Appends a catalog entry for a model without uploading anything — the GUI's "Register in Catalog" action, used chiefly for Gemma 4 assistant pairings where there is nothing to extract. Mirrors skulk-weights catalog add: detect, build the entry block, collision-check, append to the built-in foxlight.yaml.

Request (the example model is not in the shipped catalog — registering an already-catalogued model such as google/gemma-4-31B-it returns the 409 described below instead):

{ "url": "https://huggingface.co/google/gemma-4-12B-it" }

Response:

{
"ok": true,
"key": "foxlight/gemma-4-12b-full-q4-k",
"assistant_model_repo": "google/gemma-4-12B-it-assistant",
"catalog_path": "/path/to/foxlight.yaml",
"entry_block": " - key: gemma-4-12b-full-q4-k\n ..."
}

Error responses:

  • 400 — empty/invalid url, or a detected quant outside ALLOWED_QUANTS (only q4k is allowed; 8-bit q8k models are rejected here).
  • 409 — the derived key, hf_repo, or output_name already exists in the catalog.
  • 500 — any other failure.

POST /api/catalog/find

Reverse-lookup of catalog entries by their HuggingFace source model — the GUI counterpart of skulk-weights catalog find.

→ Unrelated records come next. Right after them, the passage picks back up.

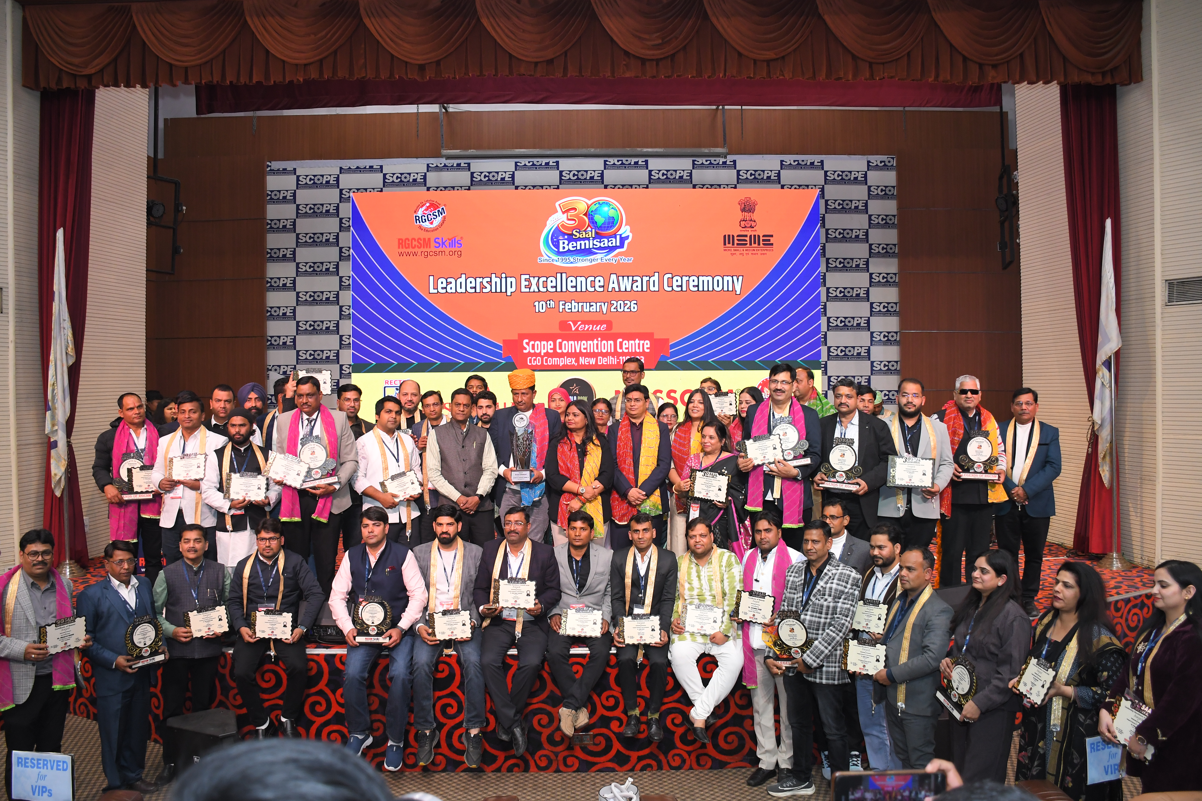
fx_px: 901
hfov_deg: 67.4
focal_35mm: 27
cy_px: 400
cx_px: 601
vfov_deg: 47.9
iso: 1000
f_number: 4.5
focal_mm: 18
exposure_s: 1/100
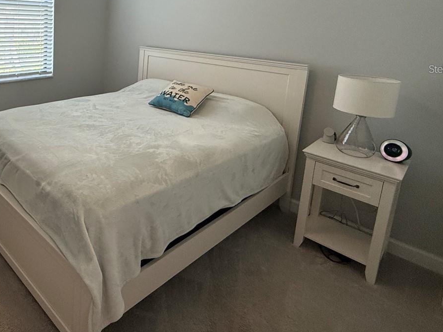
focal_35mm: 25
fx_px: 320
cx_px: 80
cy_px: 69
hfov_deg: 62.7
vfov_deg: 51.6
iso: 250
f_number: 2.2
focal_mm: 2.22
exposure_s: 1/120
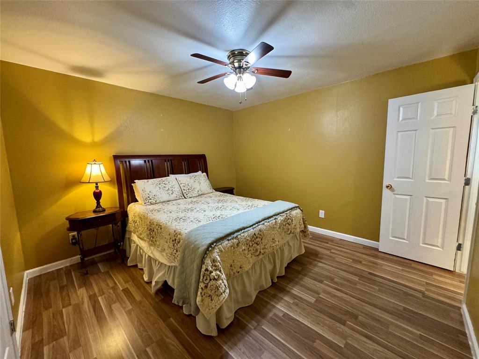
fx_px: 194
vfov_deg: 85.7
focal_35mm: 14
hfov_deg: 102.1
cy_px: 180
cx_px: 240
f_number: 2.2
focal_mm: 2.22
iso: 640
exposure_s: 1/60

Read-only; never mutates the catalog. The mapping is one-to-many (e.g. full + expert-server slices).

Request:

{ "url": "google/gemma-3-4b-it" }

Response:

{
"source_model": "google/gemma-3-4b-it",
"entries": [ { "key": "foxlight/gemma-3-4b-full-q4-k", "...": "..." } ]
}
  • 400 — empty url or an unparseable model id.
  • 404 — no catalog entry matches the source model ({"error": "...", "source_model": "..."}).
  • 500 — the catalog itself failed to load (a configuration error, distinct from a 404 miss).

GET /api/stream/{job_id}

Server-Sent Events stream of live log output for a publish job started by POST /api/publish. Each progress line is sent as data: <line>\n\n; the stream ends with data: [done]\n\n.

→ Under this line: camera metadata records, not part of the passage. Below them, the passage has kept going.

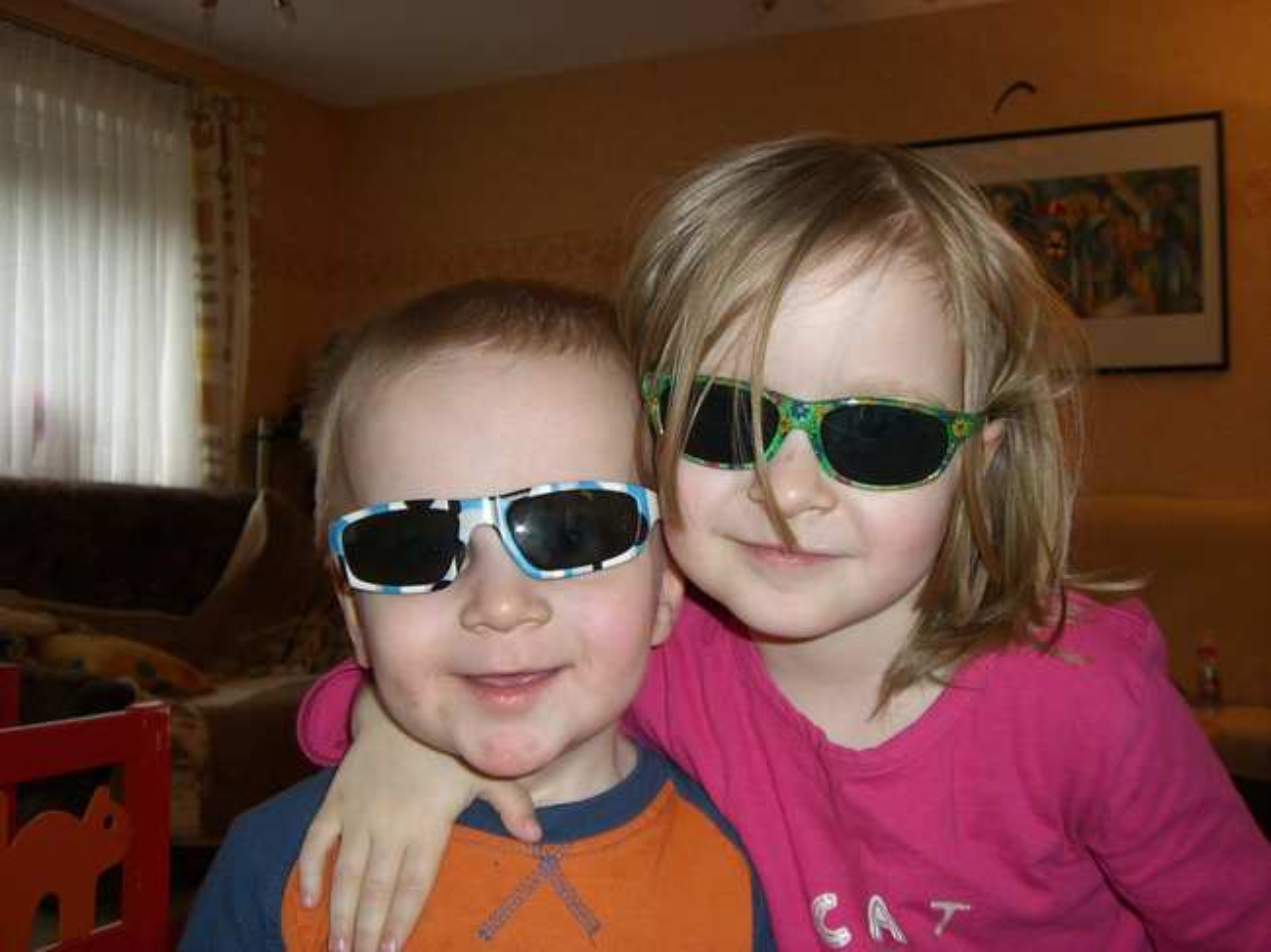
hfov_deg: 49.0
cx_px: 636
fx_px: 1395
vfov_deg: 37.7
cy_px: 476
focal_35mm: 38
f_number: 2.7
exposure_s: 1/60
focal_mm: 6.2
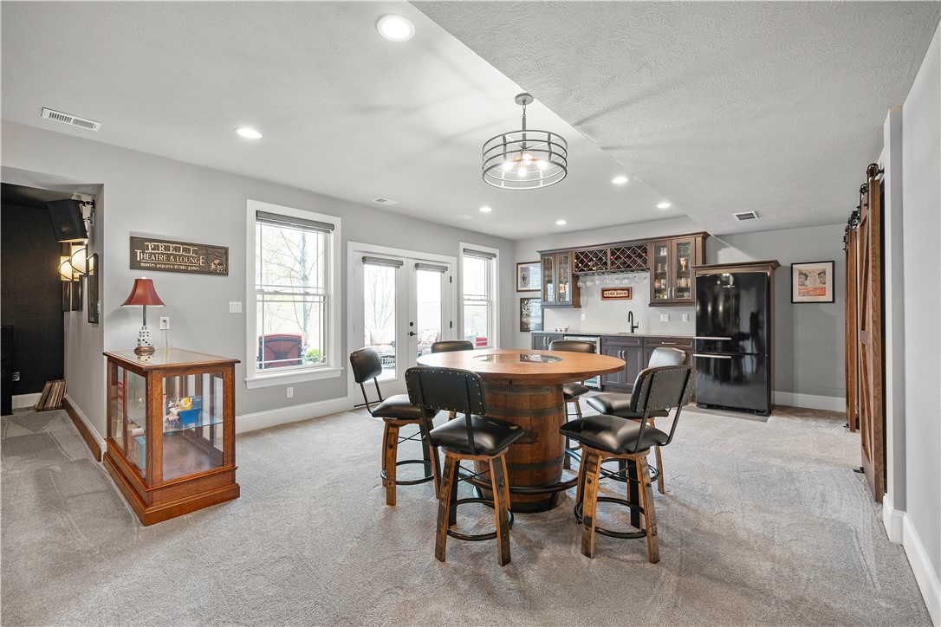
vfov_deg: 75.5
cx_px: 470
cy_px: 314
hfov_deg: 98.5
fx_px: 405
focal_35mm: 16
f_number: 8
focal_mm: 15.5
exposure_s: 1/3
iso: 400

  • Returns 404 {"error": "job not found"} if the job ID is unknown or has already been evicted.
  • A transient SSE disconnect does not drop the job — the background thread is still using the queue, so the client can reconnect to the same job_id and resume reading rather than orphaning (or duplicating) a running publish.
  • Finished jobs are retained for 600 seconds after completion so a disconnected client has a grace window to reconnect; jobs whose client never reconnects within that window are reaped (_JOB_RETENTION_SECONDS).

Response headers set Cache-Control: no-cache, Connection: keep-alive, and X-Accel-Buffering: no so intermediaries do not buffer the event stream.